§ Yapılacak görevler
a) Kütleçekim yazısında "Saygılarımla" ile başlayıp "ışınımı sağlıyor?(Erçin Hakan)" ifadesine kadar süren bölümü olduğu gibi alıntılayın.
b) Lütfen aşağıdaki kütleçekim yazısını bittiği yerden devam ettirin.

Bu ön açıklamalardan sonra sorunuza döncecek olursak, kısa yanıtı şu: α sabit olmak üzere, α/r² şeklindeki bir ifadeyi, α yerine bir başka β sabiti koyarak β/r³ şeklinde yazmak mümkün değildir; β ne olursa olsun, bu iki ifade aynı grafiği veremez. Öte yandan, Newton’un hareket yasalarına göre; kapalı bir eğri üzerinde döngüsel harekete yol açabilecek olan, yalnızca iki çeşit kuvvet var. Bunlardan birincisi, bildiğimiz yay kuvveti. Yani, x ideal bir yayın boyundaki, gevşek hale göre uzama ya da kısalmayı göstermek kaydıyla, F=kx şeklindeki kuvvet. İkincisi ise, uzaklığın karesiyle ters orantılı olan, F~1/r² şeklindeki kuvvet. Güneş'in gezegenlere etki ettirdiği çekim kuvveti eğer yay kuvveti şeklinde olsaydı; gezegenlerin hareketi, bir doğru üzerinde Güneş'e yaklaşıp uzaklaşmak, yani "harmonik salıngaç hareketi" şeklinde olurdu. Halbuki yörüngeler öyle değil; kapalı birer eğri olup, elips şeklinde. Dolayısıyla, kütleçekim kuvvetinin 1/r² şeklinde olması gerekir. Kütlelerle doğru orantılı olması, keza Newton’un hareket yasalarının işaret ettiği bir varsayım: F~mM/r². Bundan öte, aradaki orantı katsayı G'nin, gezegenlerin yörünge özelliklerinden hareketle belirlenmesi, bu yörüngelerin yeterince ince bir duyarlılıkla bilinmesini gerektirirdi. Ki, böylesine duyarlı veriler veya gözlem imkanı, Newton zamanında yoktu. Nitekim daha sonra da, G'nin değeri gezegenlerin yörüngelerinin incelenmesiyle değil, Henry Cavendish’in (1731-1810) laboratuarda yaptığı türden deneylerle belirlenebildi.

Saygılarımla
Vural Altın

 --------------------

Merhaba, alfa parçacığı ile helyum arasındaki fark nedir? ayrıca alfa parçacığına maruz kalan Berilyum nasıl nötron ışınımı sağlıyor?(Erçin Hakan)

§ Kayıtlı veriler
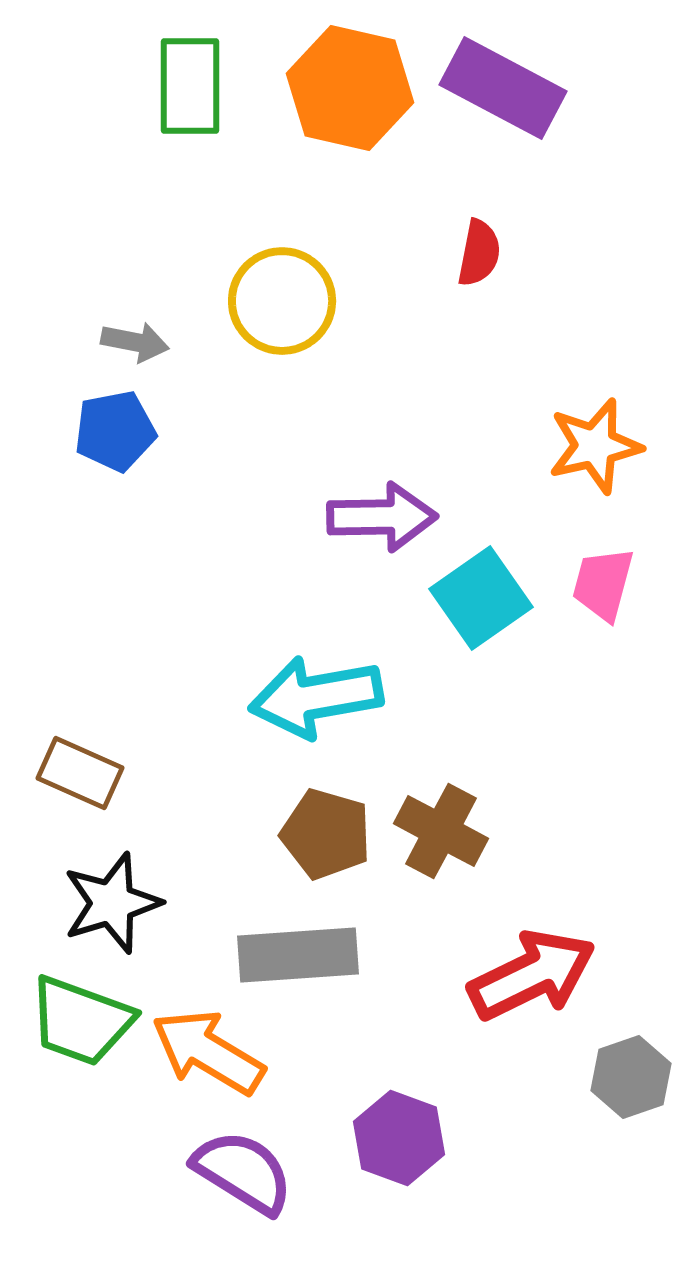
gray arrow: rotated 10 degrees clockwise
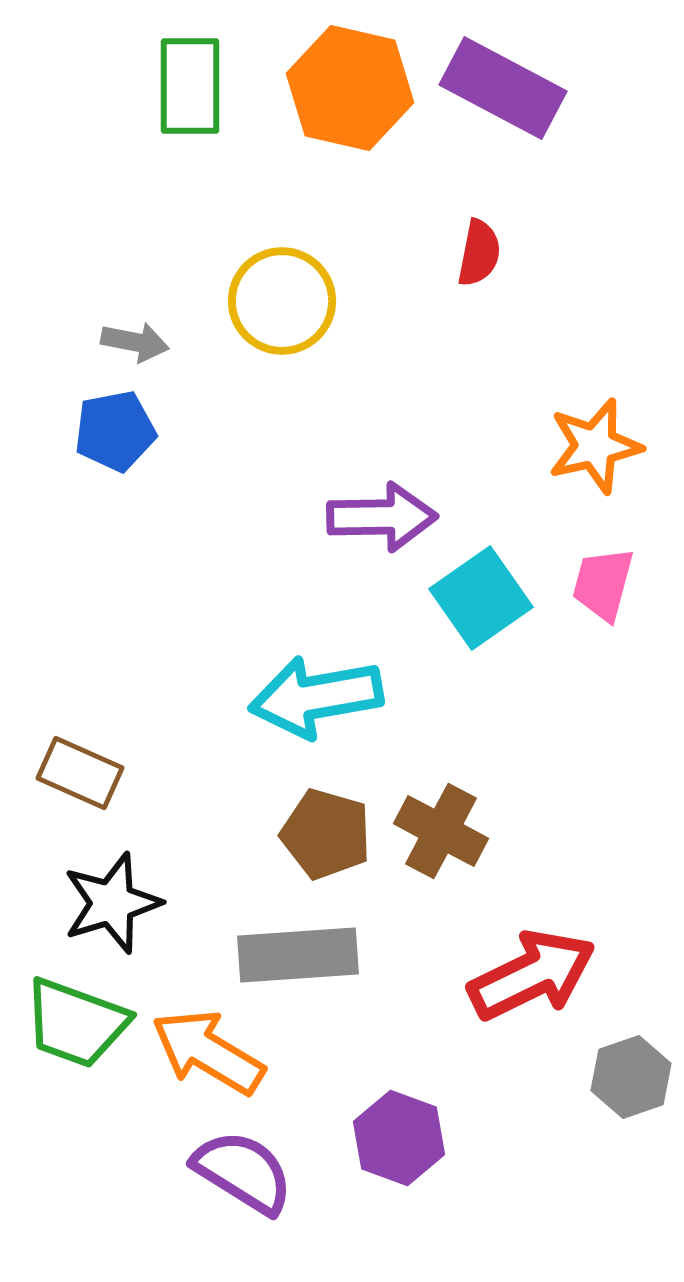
green trapezoid: moved 5 px left, 2 px down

§ Görev bazında yanıtlar
a)
Saygılarımla
Vural Altın

 --------------------

Merhaba, alfa parçacığı ile helyum arasındaki fark nedir? ayrıca alfa parçacığına maruz kalan Berilyum nasıl nötron ışınımı sağlıyor?(Erçin Hakan)

b)
'Helyum'la 'helyum cekirdegi'ni kastediyorsaniz, arada fark yok. Ama eger'helyum atomu'nu kastediyorsaniz; atomun iki elektronu var, alfa parcaciginin yok. Gerci, bir cismin icinde hareket etmekte olan bir alfa parcacigi, civardaki atomlarla etkilesmeler nedeniyle giderek yavaslar ve sonunda, etraftan iki elektron yakalayip notur hale gelerek bir helyum atomuna donusur.
Berilyum'un 4 protonu, 5 notronu var: (4Be5)
Alfa parcacigi ise 2 proton, 2 notrondan olusuyor: (2He4)
Berilyum alfa parcaciginin isabetine ugrayinca, once ikisi birlesip 7 notronlu bir karbon cekirdegi olusturuyor, sonra da bu karbon atomu bir notron salarak 6 notronlu bir karbon atomuna donusuyor:

4Be5 + 2He4---6C13--- 6C12 + n

Saygılarımla
Vural Altın

 --------------------


Trafo, bobin sarım formülüne ihtiyacım var. 220 volttan 250 amper akım almak istiyorum. Bakırla veya alüminyum sargılarla bobini nasıl sararım? Elimde çekirdek ve makarası var. Primer ve sekonder sargı sayısı kaç olacak? (primer 5 kademeli olacak). Makara çift primer çift sekonder olacak. Teşekkürler. (İzzet Bayrak)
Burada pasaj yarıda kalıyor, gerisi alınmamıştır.